I propose reining in Purge nights and bringing them back to what they’re really about—family.
Our youngest daughter is 4, and this was the first year we told her about The Purge. We explained the joy of the night, showed pictures of Mommy and Daddy murdering poor people, and got her so excited to plan the family’s outfit. I’m more of a “let’s see what we can throw together” on the night of kind of guy, but my wife and all the kids got together and spent weeks crafting a killing menagerie made from paper bags, cardboard boxes, and steak knives. They poured time, sweat, and love into this thing. I’ve got a picture of my youngest sitting at the controls, grinning like she had already released all her tensions from the year.
But what happened to that murder menagerie? You’d better sit down, because it’s heartbreaking. Let me set the scene: the sirens started, and she and I proudly wheeled it outside. My wife took pictures before taking the rest of the kids inside our bunker. And I’m glad they went inside. Because the second we took out this handcrafted murder device, the reality of what Purge has become hit us. Every neighbor had flashy toys that were clearly made in some factory, and bought instead of crafted. Compared to that, our little handmade thing stood no chance.

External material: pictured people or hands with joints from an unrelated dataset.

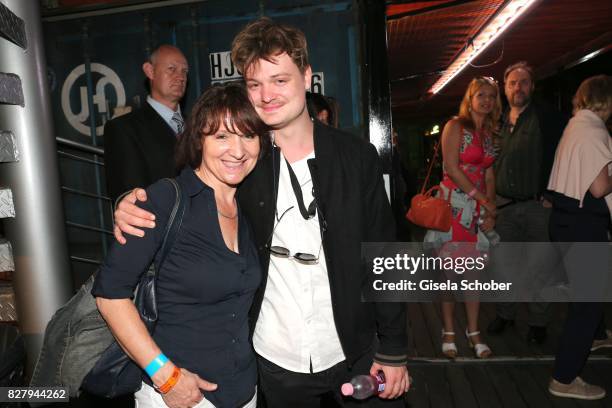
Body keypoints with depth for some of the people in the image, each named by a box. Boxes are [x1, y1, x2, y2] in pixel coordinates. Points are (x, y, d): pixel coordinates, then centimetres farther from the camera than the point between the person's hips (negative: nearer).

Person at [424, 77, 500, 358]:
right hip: (454, 204, -5)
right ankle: (449, 332, 13)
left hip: (478, 208, 6)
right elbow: (452, 167, -13)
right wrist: (482, 198, -12)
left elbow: (489, 176, 15)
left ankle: (473, 332, 18)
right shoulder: (455, 126, -3)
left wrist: (490, 209, 2)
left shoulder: (487, 134, 16)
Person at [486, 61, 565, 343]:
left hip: (539, 204, -4)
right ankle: (505, 313, 28)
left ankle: (538, 322, 22)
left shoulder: (547, 117, -4)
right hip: (505, 205, 5)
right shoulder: (499, 123, 11)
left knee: (540, 267, 7)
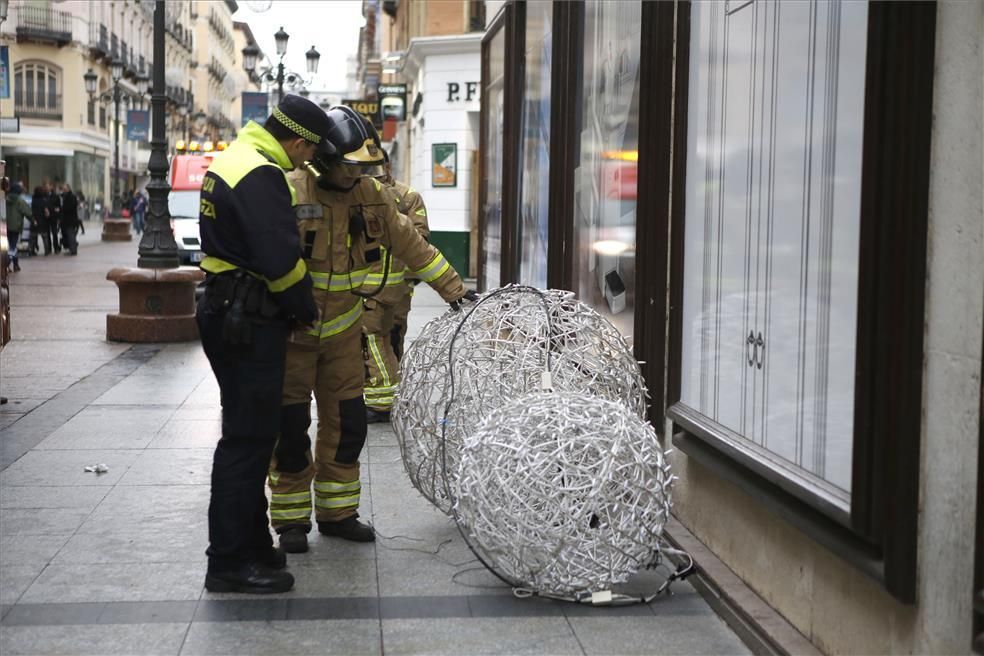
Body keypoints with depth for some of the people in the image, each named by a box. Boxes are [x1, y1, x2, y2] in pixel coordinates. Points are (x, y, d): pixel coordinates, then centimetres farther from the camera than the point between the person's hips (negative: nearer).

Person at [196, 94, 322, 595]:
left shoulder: (234, 159, 14)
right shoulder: (261, 177, -20)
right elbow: (281, 259, -24)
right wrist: (306, 307, -6)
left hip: (227, 311, 11)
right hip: (249, 323, -11)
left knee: (250, 434, 17)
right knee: (248, 438, -5)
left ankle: (250, 543, 27)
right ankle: (230, 562, 2)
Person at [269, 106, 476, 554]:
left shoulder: (370, 195, 1)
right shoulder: (291, 193, -18)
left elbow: (410, 245, 9)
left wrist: (454, 290, 9)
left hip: (343, 331, 5)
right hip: (292, 333, -5)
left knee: (347, 424, 8)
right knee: (291, 427, 1)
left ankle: (337, 513, 22)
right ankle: (291, 520, 14)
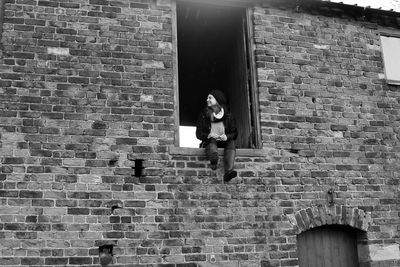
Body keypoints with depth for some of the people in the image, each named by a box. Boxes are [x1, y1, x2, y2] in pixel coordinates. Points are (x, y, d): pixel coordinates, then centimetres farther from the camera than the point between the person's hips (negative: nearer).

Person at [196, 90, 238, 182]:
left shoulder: (228, 116, 9)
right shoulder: (203, 115, 10)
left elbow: (235, 133, 4)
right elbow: (198, 134, 3)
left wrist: (226, 136, -19)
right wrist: (209, 135, -19)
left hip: (224, 142, 1)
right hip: (209, 142, -1)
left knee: (231, 142, -30)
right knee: (212, 140, -33)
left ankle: (228, 171, -49)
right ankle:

You should have seen my daughter’s face as it was decimated. Sure there was fear in her eyes, but more than that—shame. Is that what we want to teach our children? That there’s no use trying, just throw money at problems? As I ran her back into the shelter, barely outrunning the flames from some 2-Day Priority Mail shipped combusto-tank, I could feel the hope leaving her.

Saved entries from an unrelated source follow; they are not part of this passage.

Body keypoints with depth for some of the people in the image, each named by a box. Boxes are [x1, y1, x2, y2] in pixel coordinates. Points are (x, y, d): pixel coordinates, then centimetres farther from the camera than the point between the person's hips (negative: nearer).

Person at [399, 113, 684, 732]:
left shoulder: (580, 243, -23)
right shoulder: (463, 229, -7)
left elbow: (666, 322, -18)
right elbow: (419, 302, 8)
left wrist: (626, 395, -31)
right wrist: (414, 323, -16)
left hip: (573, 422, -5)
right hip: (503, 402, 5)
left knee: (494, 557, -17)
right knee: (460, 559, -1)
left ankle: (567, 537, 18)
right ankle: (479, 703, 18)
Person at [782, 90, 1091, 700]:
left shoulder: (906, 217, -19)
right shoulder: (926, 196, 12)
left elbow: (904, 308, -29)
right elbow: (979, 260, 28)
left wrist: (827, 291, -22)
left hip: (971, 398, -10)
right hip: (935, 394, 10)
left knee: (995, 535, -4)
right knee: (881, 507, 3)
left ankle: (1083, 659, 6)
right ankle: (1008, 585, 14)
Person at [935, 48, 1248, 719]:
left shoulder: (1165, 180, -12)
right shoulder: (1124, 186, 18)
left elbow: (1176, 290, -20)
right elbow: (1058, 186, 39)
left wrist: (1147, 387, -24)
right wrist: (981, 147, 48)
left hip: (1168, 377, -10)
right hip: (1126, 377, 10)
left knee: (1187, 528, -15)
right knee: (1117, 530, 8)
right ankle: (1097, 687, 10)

The next morning at school everyone made fun of her for not “Purging hard enough.” She came home, insistent that next year I spend thousands of dollars to keep up with the neighbor’s next Purge. And that was last straw.
That disgusting attitude is why I’m writing this open letter. Because frankly, I think this whole thing has gone out of hand. My daughter loved the Purge. My daughter Purged an awful lot harder than certain neighbors who I won’t mention, but I think we all know the ones with their murder maze on the corner of Hacienda and Amherst, with flown-in musical guests and rented, emaciated gimps. We need to think about what kind of a community we want to be. And who has the money to be spending so much on this?
What happened to our old-fashioned purge values? When I was young, all you needed for a purge was a mask. Now I’m seeing elaborate gangs in costumes ranging from Elizabethan Death Punk, to a massive, mechanized octopus with machete-wielding participants on each leg. Was it impressive? Sure. But don’t you think it’s getting away from the Purge spirit?
So that’s why I’m proposing something very simple. Next Purge, let’s set a cap. No one will be allowed to spend more than $50 on festivities. Let’s go back to hand-made masks that mean something. If you’re being attacked by someone with garden shears, that means it’s being wielded by someone who already had an interest in gardening, instead of just appropriating it for the sake of impressing their neighbors. Instead of choreographed dance numbers from professional dancers (again, we all know who I’m talking about), it’ll just be a family, a little love, and a thirst for blood.
In short, let’s not forget what The Purge is supposed be about: family.